Mais la tendance est à la présence croissante des femmes dans des métiers où elles étaient traditionnellement absentes, notamment grâce au travail d’hommes ayant pris conscience des avantages conséquents de plus de diversité dans les entreprises. Daniela a été poussée par ses deux mentors, qui lui ont appris tout ce qu’ils savaient, et à son tour tente d’aider les femmes à accéder à des postes plus importants. Comme le dit Mody Maleiane, « la réussite ne peut pas être uniquement personnelle : je veux que les autres femmes réussissent ».

Cela signifie également que les femmes ont une responsabilité à ne pas reculer devant les postes de direction et à trouver leur propre style de gestion. On a tendance à avoir une vision très fermée de ce qu’est une femme manager, et il est urgent de se défaire de ces carcans : une femme peut être directe, autoritaire, elle n’est pas obligée d’être empathique et compréhensive. Ces préjugés sont des chaînes qui empêchent les femmes managers de réaliser leurs pleins potentiels.

Du défi de construire une carrière cohérente

Beaucoup de conseils nous ont été dispensés tout au long de ces entretiens. Le premier : nos études ne nous définissent pas. Sofia Cassimo a bien fait des études de médecine, pourtant elle a bifurqué en économie et en finance. « Avec Internet, on est capable d’étudier à Cambridge sans jamais y mettre un pied ». Il suffit d’avoir une vision nette de ce qu’on est capable de faire et y aller au culot. Mody Maleiane, par exemple, est devenue une présentatrice radio en vogue par le seul fait de toquer à la porte d’une chaîne de radio et lui proposer un programme.

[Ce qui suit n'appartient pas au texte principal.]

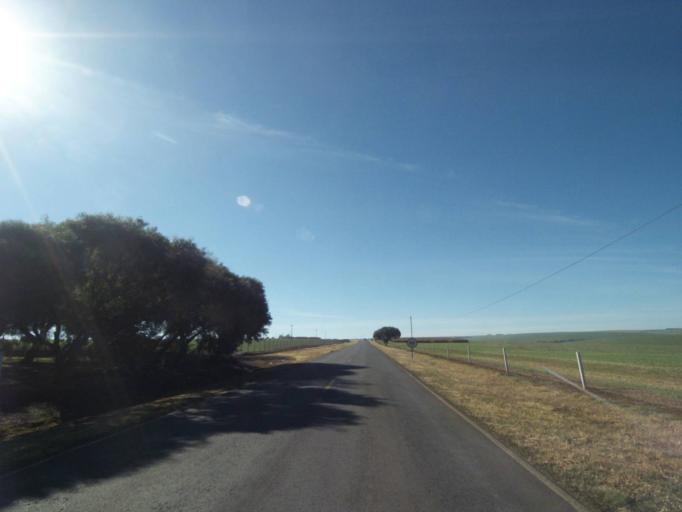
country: BR
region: Parana
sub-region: Tibagi
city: Tibagi
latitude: -24.5248
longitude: -50.3715
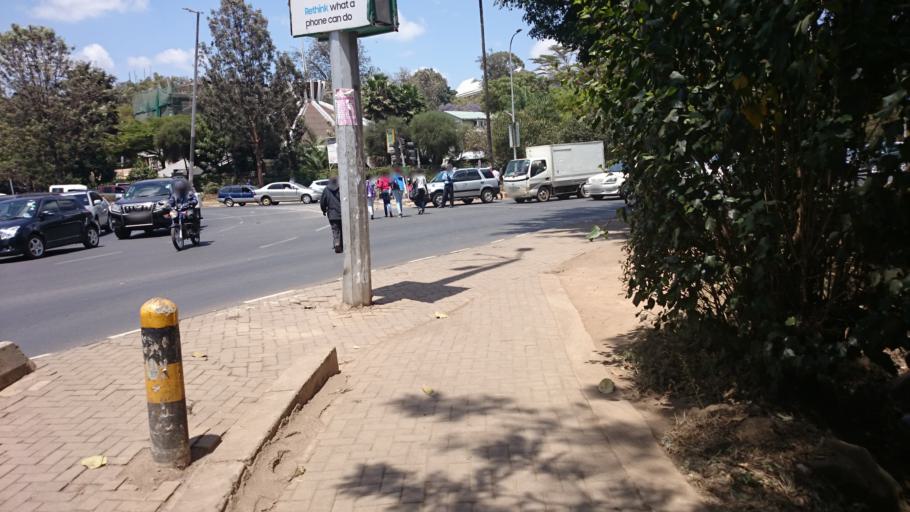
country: KE
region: Nairobi Area
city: Nairobi
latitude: -1.2815
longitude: 36.8152
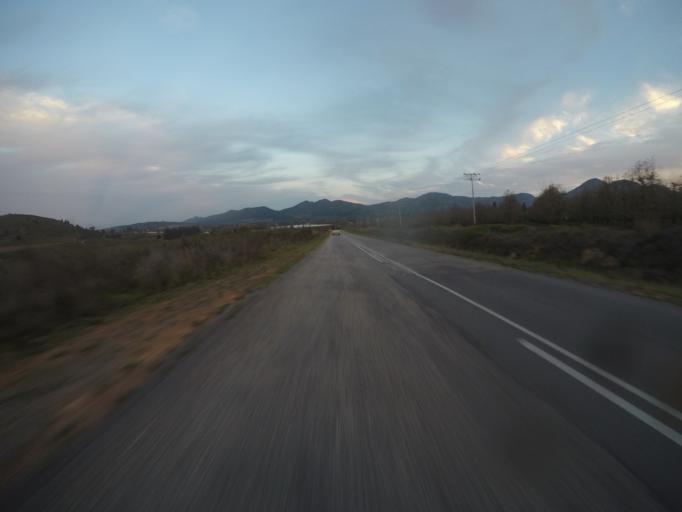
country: ZA
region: Western Cape
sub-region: Eden District Municipality
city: Plettenberg Bay
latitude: -33.7474
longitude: 23.4804
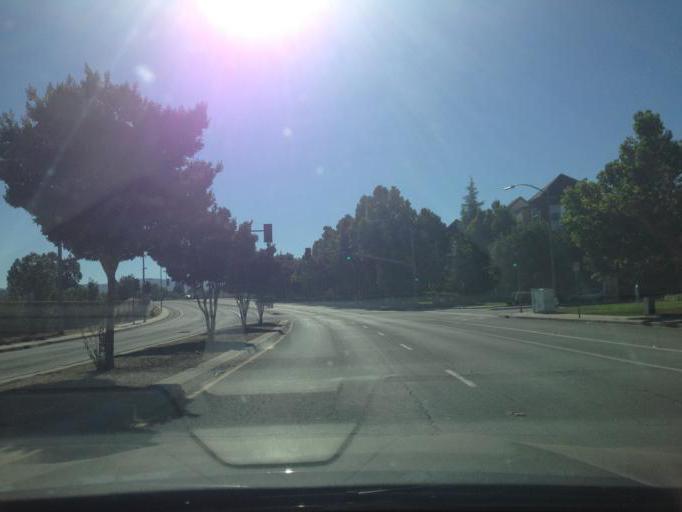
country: US
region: California
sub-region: Santa Clara County
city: Seven Trees
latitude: 37.2433
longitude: -121.8701
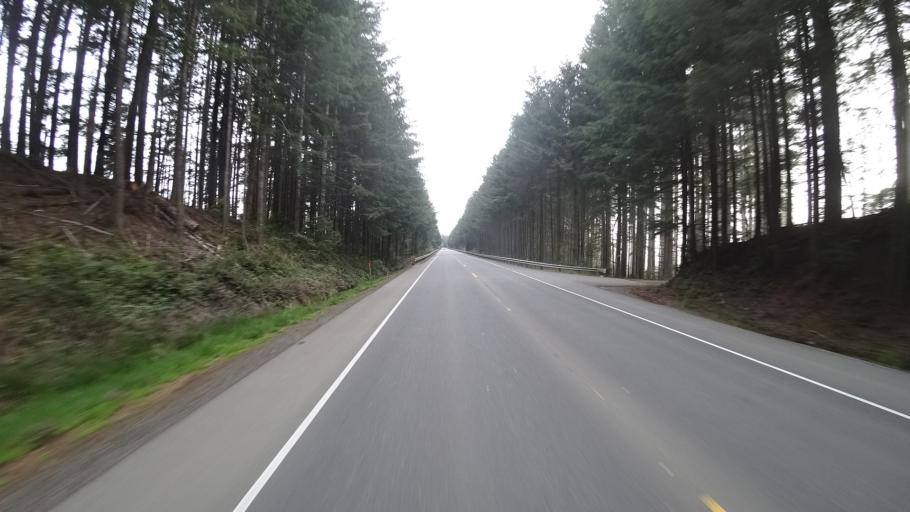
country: US
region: Oregon
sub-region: Coos County
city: Barview
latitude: 43.2440
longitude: -124.2878
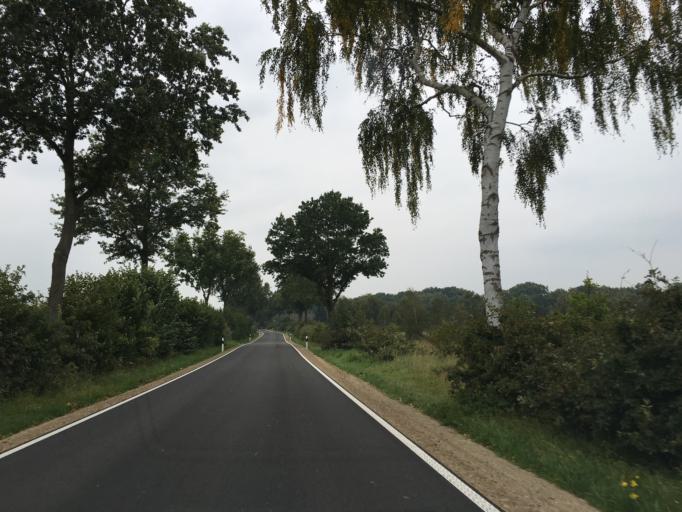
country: DE
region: Schleswig-Holstein
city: Seedorf
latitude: 53.6104
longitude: 10.8877
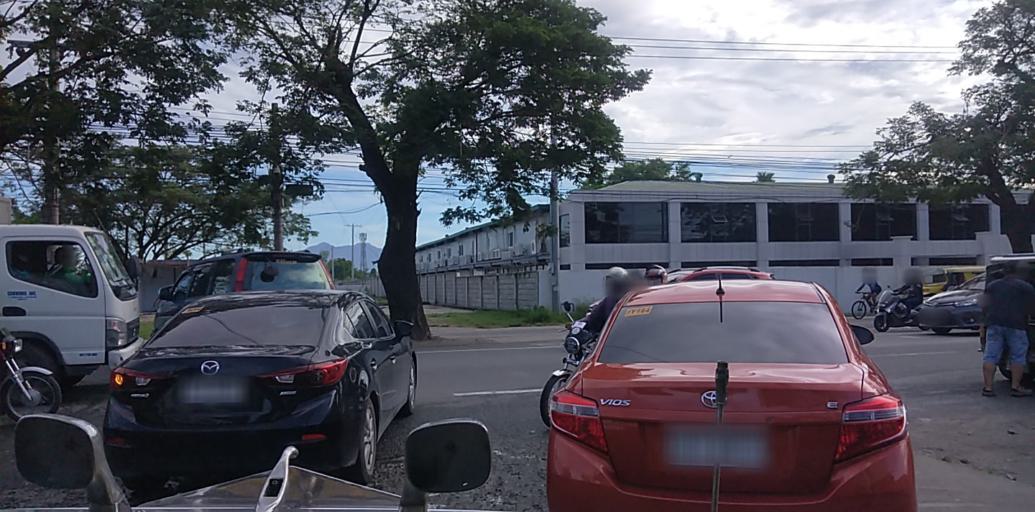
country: PH
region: Central Luzon
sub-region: Province of Pampanga
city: Telabastagan
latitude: 15.1095
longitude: 120.6128
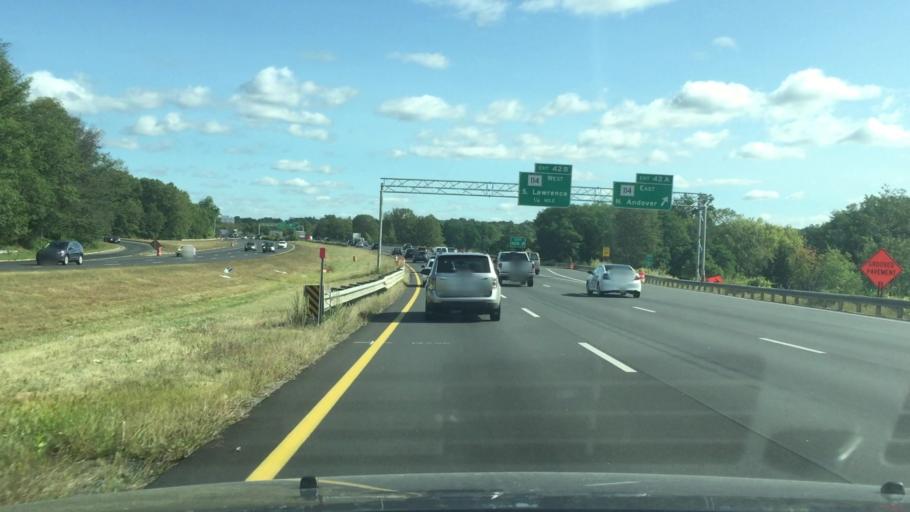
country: US
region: Massachusetts
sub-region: Essex County
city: North Andover
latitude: 42.6829
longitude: -71.1453
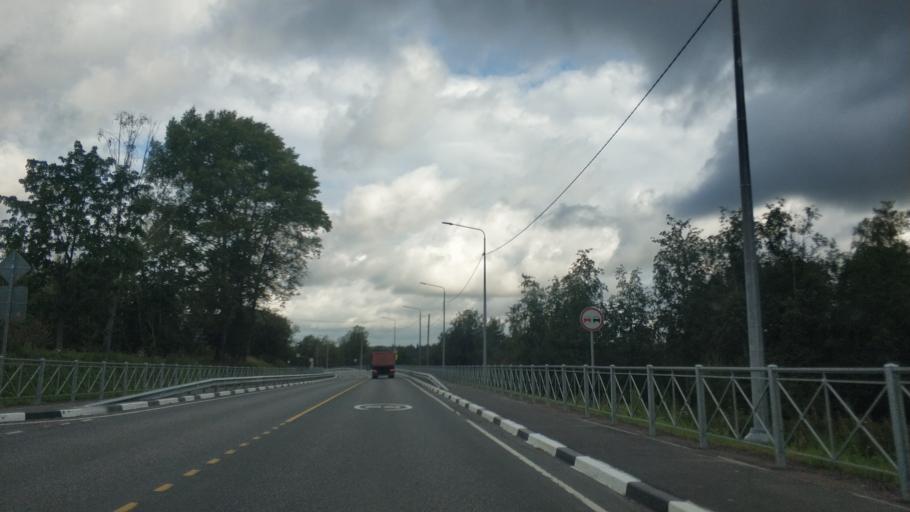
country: RU
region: Republic of Karelia
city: Ruskeala
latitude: 61.9324
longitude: 30.5939
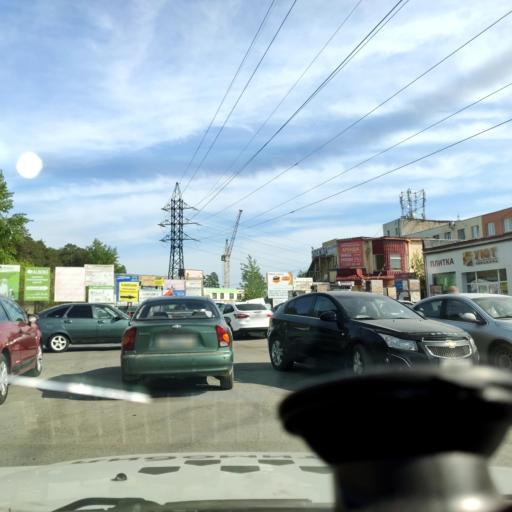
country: RU
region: Sverdlovsk
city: Sovkhoznyy
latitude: 56.7773
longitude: 60.5652
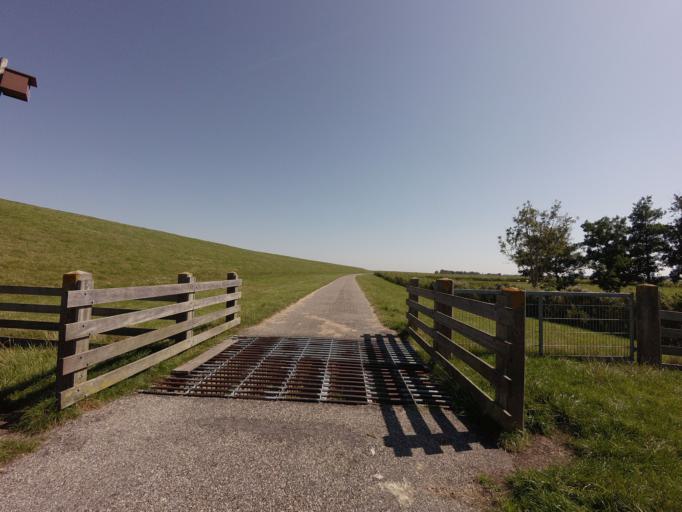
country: NL
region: Friesland
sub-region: Gemeente Dongeradeel
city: Anjum
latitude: 53.4016
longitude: 6.0912
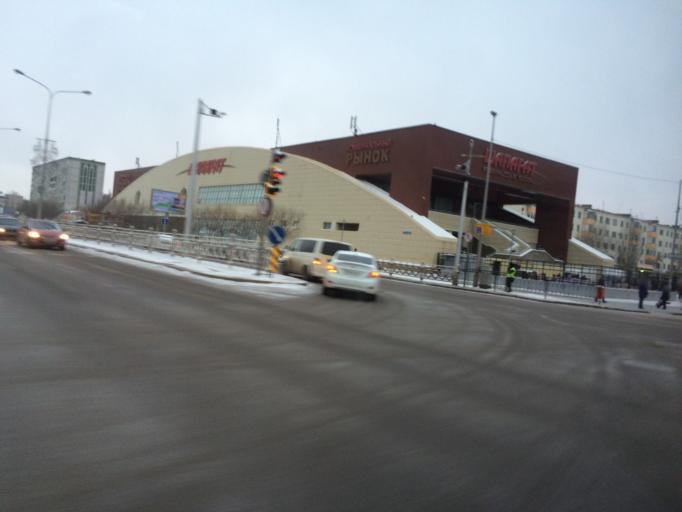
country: KZ
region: Astana Qalasy
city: Astana
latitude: 51.1785
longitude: 71.4367
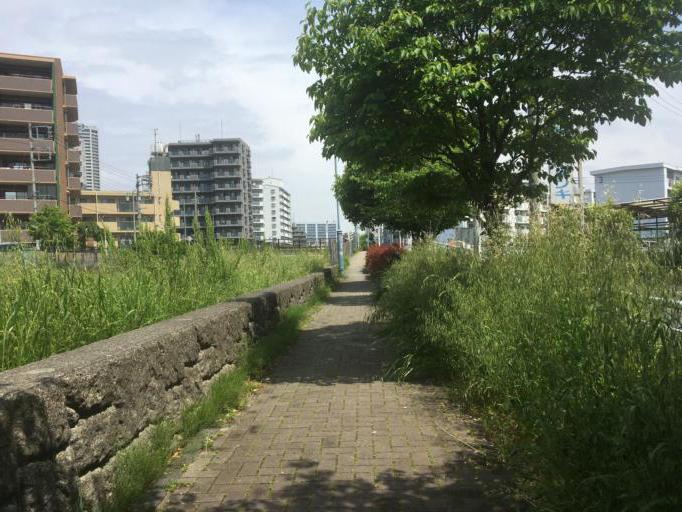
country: JP
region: Saitama
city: Shimotoda
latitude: 35.8410
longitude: 139.6514
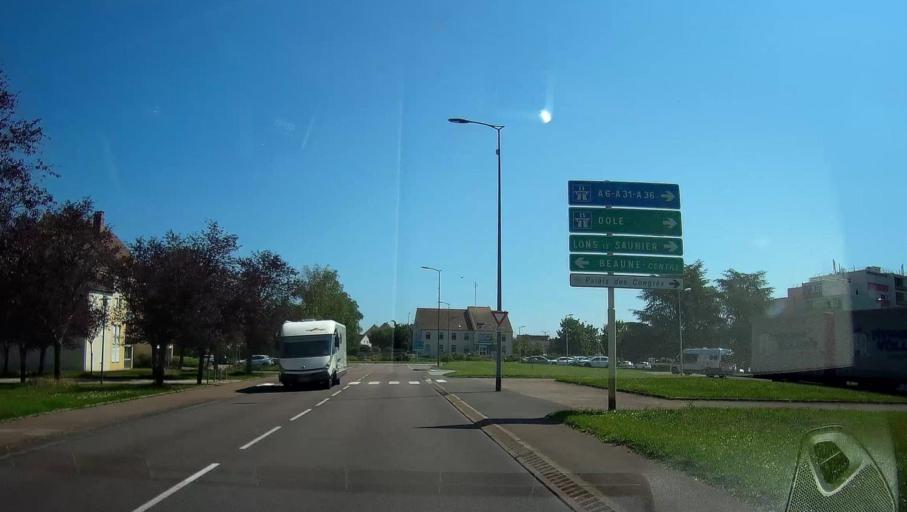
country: FR
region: Bourgogne
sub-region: Departement de la Cote-d'Or
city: Beaune
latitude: 47.0181
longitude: 4.8341
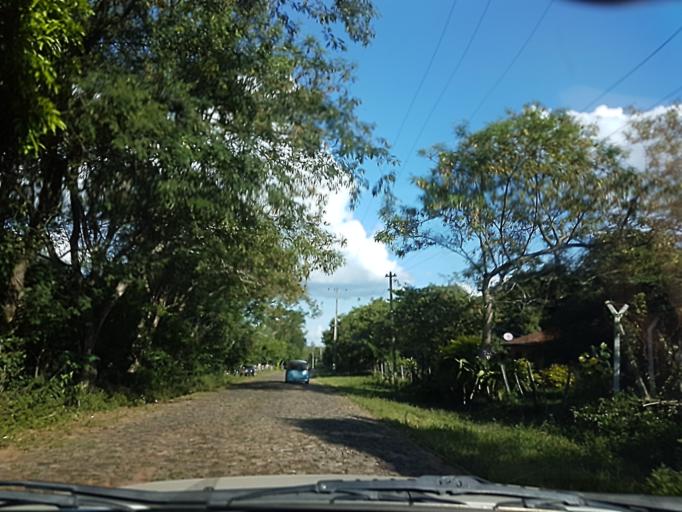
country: PY
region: Cordillera
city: Arroyos y Esteros
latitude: -25.0042
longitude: -57.1355
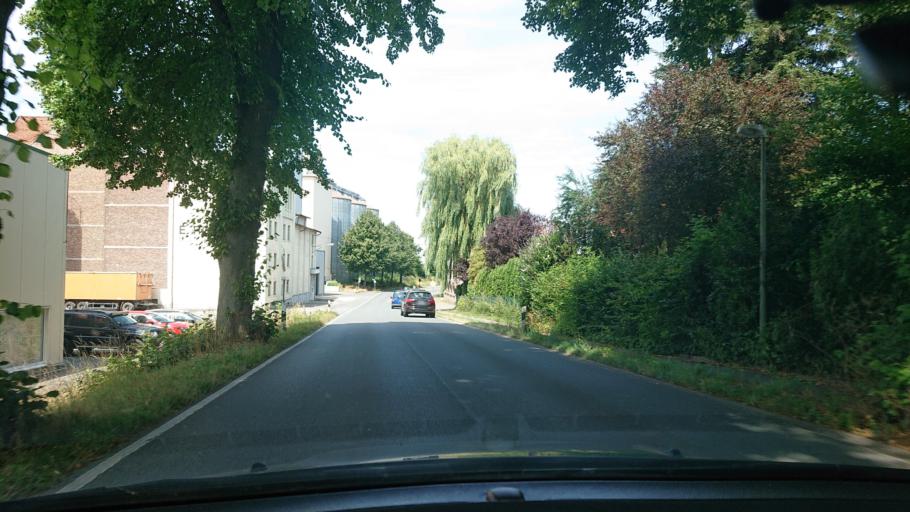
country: DE
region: North Rhine-Westphalia
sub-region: Regierungsbezirk Arnsberg
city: Mohnesee
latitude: 51.5170
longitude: 8.0902
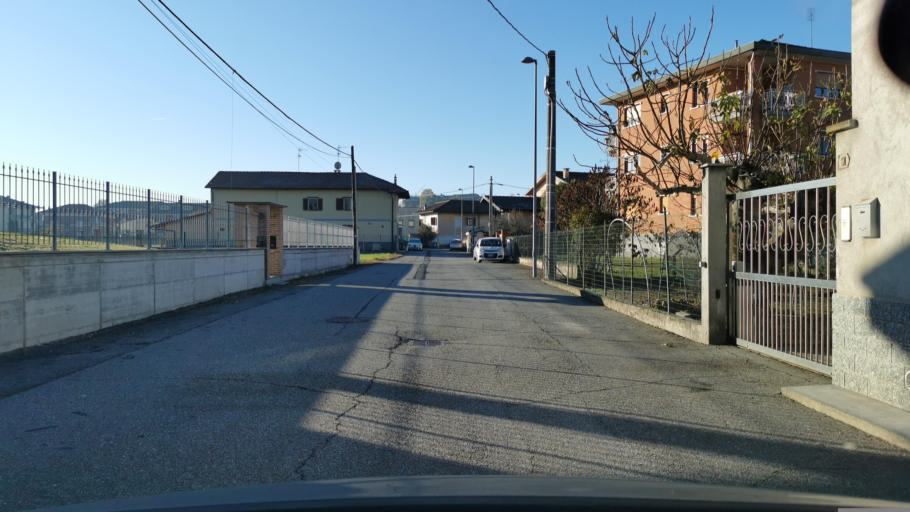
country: IT
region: Piedmont
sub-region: Provincia di Torino
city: Volpiano
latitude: 45.2088
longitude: 7.7749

Une autre composante pour une carrière cohérente avec ses envies, c’est d’être curieuse dans le choix de ses emplois, et ne pas hésiter à en tester de nombreux pour découvrir ce qui nous anime. Mody avait commencé par ouvrir une chaîne de salons de coiffure, puis une agence de mannequinat, pour enchaîner dans l’événementiel, la radio et enfin lancer une banque de microcrédit.

Neusa nous apprend également qu’il ne faut pas hésiter à accepter des emplois moins côtés, s’ils permettent d’acquérir des connaissances indispensables pour la suite. Descendre l’échelle pour mieux la remonter est une stratégie payante, car notre valeur ajoutée réside dans notre degré de compétences.

La clé pour mettre les différents conseils énumérés en œuvre, c’est d’avoir un plan de carrière clair. Daniela Santos insiste sur l’importance de la construction d’un plan sur 10 ans pour son futur professionnel. Il s’agit de définir ce qu’on veut apprendre, quelle position on veut avoir dans 10 ans, puis établir des étapes-clés à atteindre pour se rapprocher de son but. Si cela a l’air plutôt complexe à mettre en place, c’est la condition sine qua non pour tendre vers une carrière dont on sera fière.